Jack Ruby and the Dallas Police
The archival footage of
Jack Ruby, hanging out at the Dallas Police Station following the apprehension
of Lee Harvey Oswald, is astonishing. Ruby was a known underworld figure in
Dallas, an associate of the Chicago mob. He was well-known to the Dallas police,
some of whom frequented his strip club, so would obviously have been recognized;
he wasn't hiding, or wearing a disguise. And how easy is it to loiter around the
headquarters of a major city police department? And why would one do it? Only
the out-of-town press were unaware of who he was, and oblivious to his presence,
which had no logical reason for being, unless he was on site to do something,
like silence Oswald.
Ruby and Oswald were acquaintances, both with associations
with New Orleans detective and FBI operative Guy Banister, who came from
Chicago, as did Ruby. Banister had joined the FBI in 1934 and was present at the
killing of gangster John Dillinger. In Chicago, he was Special Agent in Charge
for the FBI, until his retirement in 1954 returned him to his home state of
Louisiana.
Where Did Bobby Kennedy, as a Young Boy, Think His Allowance Came From?
To understand how Robert
Kennedy could undertake a committed assault on organized crime given his own
family's very recent alliance with mob bosses in New York, Chicago, and Los
Angeles, is a little hard to comprehend. RFK is among the most enigmatic figures in
this story populated with enigmatic figures. Was he a hopeless idealist? Or was
he working to expunge the family reputation of association with organized crime?

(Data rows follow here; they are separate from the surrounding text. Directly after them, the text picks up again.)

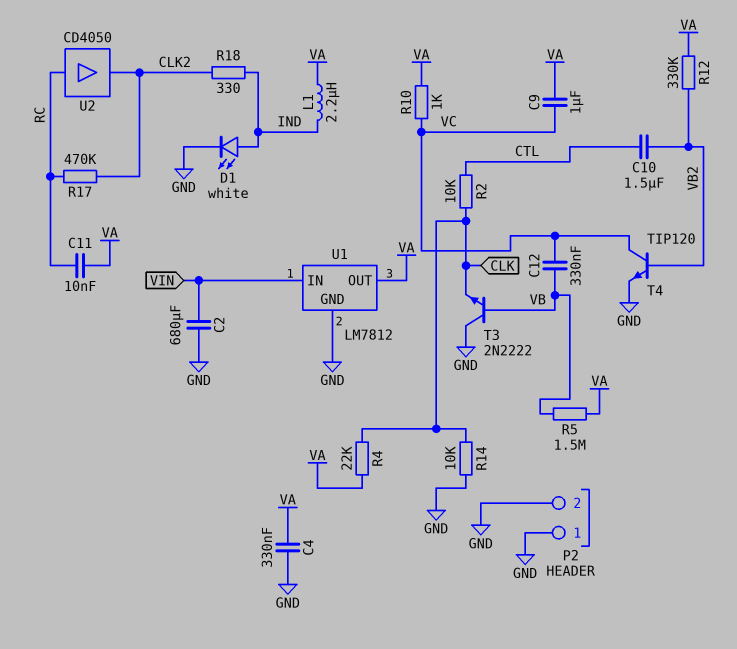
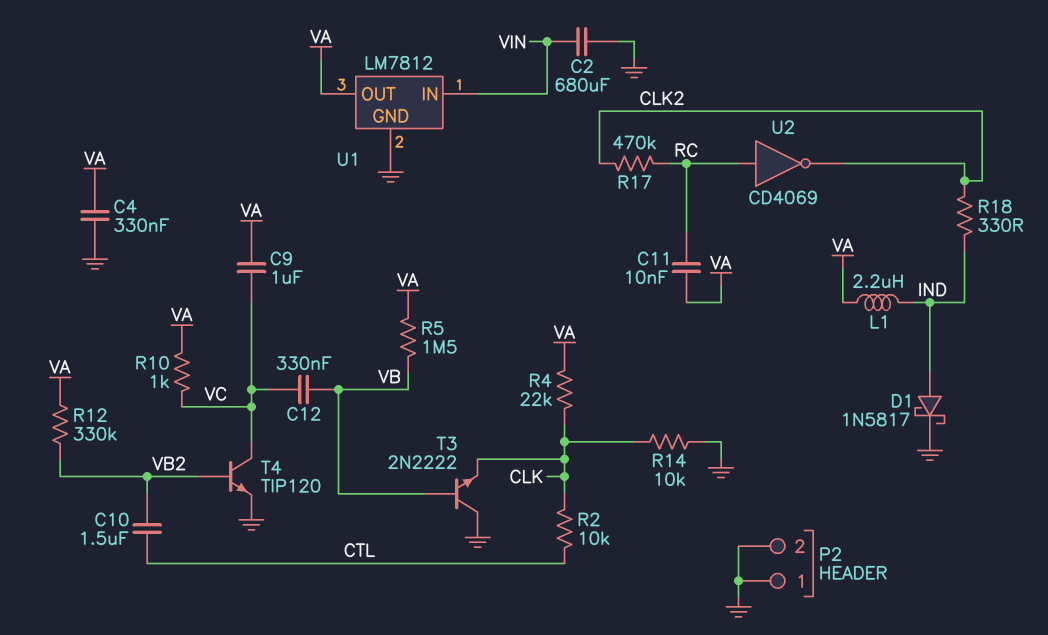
D1: LED white (A IND, K GND) -> schottky 1N5817 (A IND, K GND)
U2: buffer CD4050 (in RC, out CLK2) -> NOT CD4069 (in RC, out CLK2)

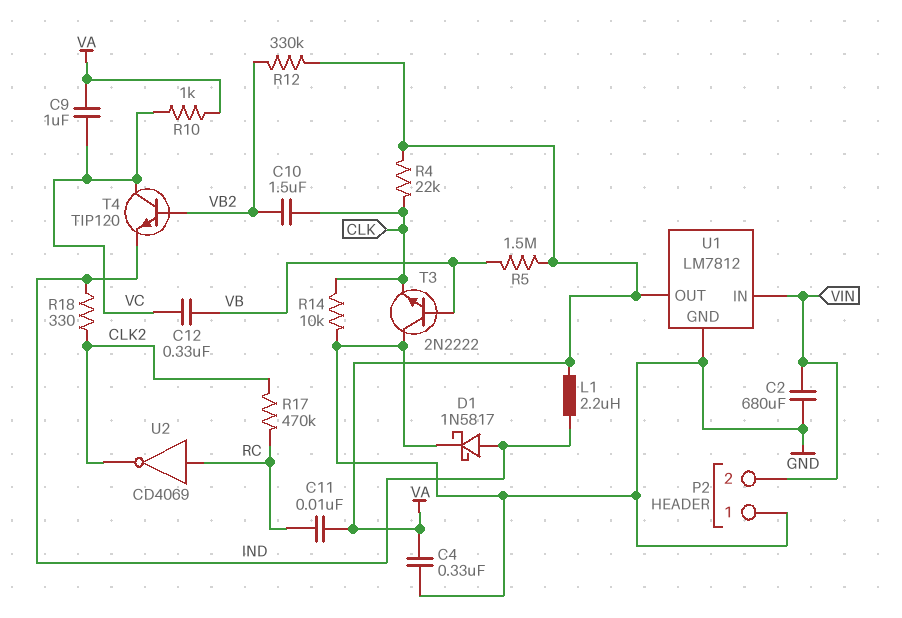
C10: 1.5uF (CTL, VB2) -> 1.5uF (CLK, VB2)
P2 pin 2: GND -> VIN
R2: 10k (CLK, CTL) -> none
T4: NPN TIP120 (B VB2, C VC, E GND) -> NPN TIP120 (B VB2, C VC, E IND)

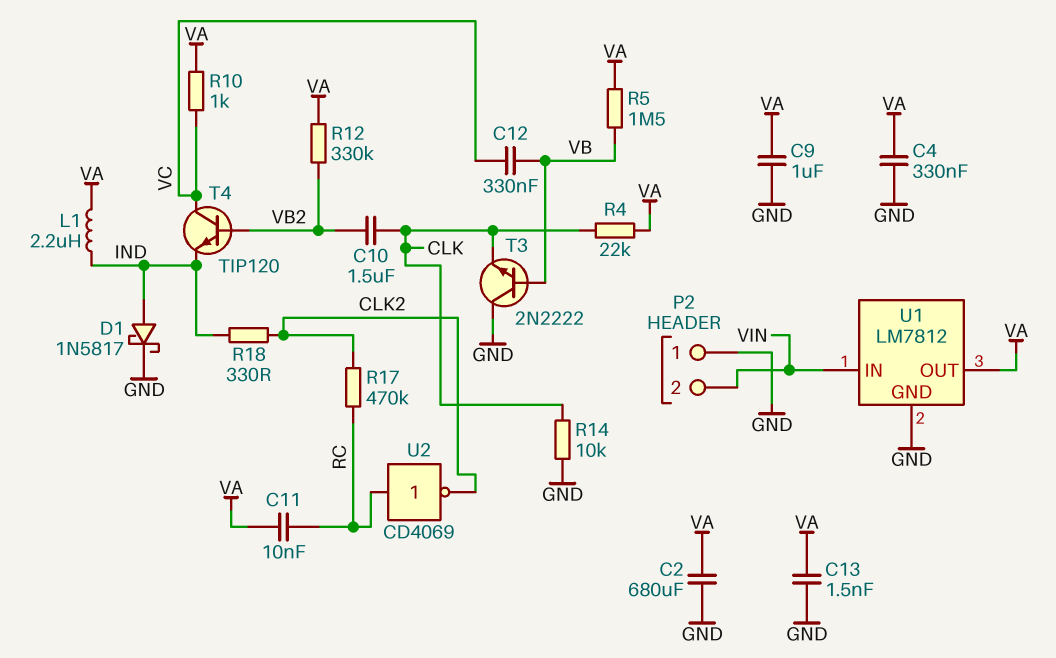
C2: 680uF (GND, VIN) -> 680uF (GND, VA)
C9: 1uF (VA, VC) -> 1uF (GND, VA)
C13: none -> 1.5nF (GND, VA)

It is hard to imagine how he thought that could work, unless he was either
extraordinarily young and naive, as JFK was often described as being, or
confident that the U.S. government would guarantee a good result. Did Bobby
believe that as Attorney General of the United States that he was powerful
beyond the reach of organized crime's ability to intimidate or even murder?
Did JFK Have a Death Wish?
We have learned over the
years that JFK was a beautiful mess. He will chronically ill, destined for a
shortened life; physically broken and dependent upon drugs to manage his
constant pain; a sex addict whose impulses were uncontrollable, but whose
performance was poor; a charismatic manipulative personality; an insecure
sibling of a lost, cherished son; an initially hesitant leader who sealed his
fate when he became deliberate; a performer and poser; a bullying, demanding
husband; a self-absorbed romantic who imagined himself somewhere in the realm of
Camelot; and that most detestable of all things - a natural born politician.
It was Kennedy's call that there be no security top on his
limousine that day in Dallas in 1963, and that security service agents stay away
from his car so that people could get a clear view of him. Was he just that
certain that he could win over the right-wing capitol of Dallas with the sheer
magnetism of his image and personality? And was that what was going to protect
him in what he called "nut country"?
Or, among all of his other eccentricities and odd traits, was
it just that JFK didn't really care how it all played out? Was he on an
existential trip to Neverland? A dutiful son who had achieved his father's dream
for an older, lost child, and was accepting of whatever would transpire
thereafter?
What if Rain Had Fallen that Day in Dallas?
The one thing one can't
help but wonder, amid all of the theorizing about what happened in Dallas that
November 22, 1963, is what would have happened had it rained on the motorcade
that day? Rain had fallen throughout Kennedy's events in Texas the previous day.
Would the plans developed by the kill squad been ruined had rain fallen and the
top been up on the presidential limo? Or was there a contingency plan for
alternative weather condition? Or, for those who believe Lee Oswald was just a
fame-seeking nut and a lone gunman, what would his response have been. Instead
of taking up his position in the "sniper's nest" would he just have worked a
normal day, inventorying boxes of books?